# Wooden Bike: Carved in Japan



## Rooster1 (2 Jul 2014)

http://www.bbc.co.uk/news/business-28122309

*From boats to bikes: Japan's last craftsmen families*


Throughout history, businesses have been handed down through generations.

And in some cases they stay in the same family for hundreds of years.

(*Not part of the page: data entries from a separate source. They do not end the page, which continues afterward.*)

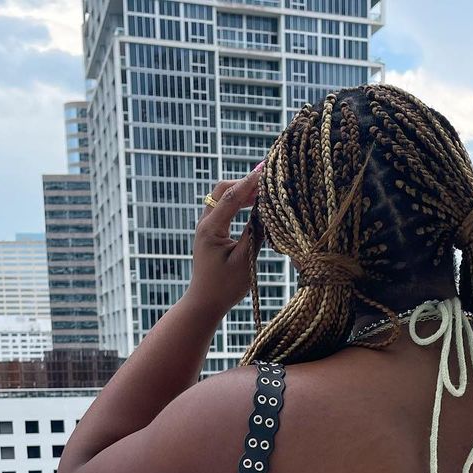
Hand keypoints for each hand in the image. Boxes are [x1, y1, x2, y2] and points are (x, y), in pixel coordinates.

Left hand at [185, 167, 263, 320]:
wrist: (205, 302)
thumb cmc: (225, 287)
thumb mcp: (244, 262)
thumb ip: (255, 234)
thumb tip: (266, 211)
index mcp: (211, 229)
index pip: (231, 196)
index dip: (250, 182)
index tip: (267, 170)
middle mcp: (205, 223)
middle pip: (223, 190)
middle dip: (245, 182)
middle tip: (267, 179)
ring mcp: (206, 226)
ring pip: (222, 197)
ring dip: (242, 191)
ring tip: (264, 190)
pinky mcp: (211, 231)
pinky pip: (224, 208)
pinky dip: (238, 201)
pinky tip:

But how do they adapt and survive?

The BBC's Rupert Wingfield Hayes meets the last in a long line of craftsmen in Japan, who has transferred his skills from building boats to producing bicycles.


----------



## cisamcgu (2 Jul 2014)

What a lovely man !


----------



## steveindenmark (2 Jul 2014)

20,000 dollars. I would hate to think what the boat costs.

Steve


----------



## deptfordmarmoset (2 Jul 2014)

steveindenmark said:


> 20,000 dollars. I would hate to think what the boat costs.
> 
> Steve


He hasn't even sold his first one yet!


----------



## MitchMan (4 Jul 2014)

The Japanese, when they put their mind to something really have an amazing attention to detail.

MitchMan


----------



## MikeG (4 Jul 2014)

Gorgeous!


----------



## iamRayRay (26 Sep 2014)

Wow... gorgeous bike - such awesome craftmanship


----------



## Ganymede (26 Sep 2014)

I thought it was quite funny when he said it weighed the same as a carbon bike. I mean... wood... mostly carbon, no?!

Beautiful thing - I hope he finds someone to pass his skills on to.


----------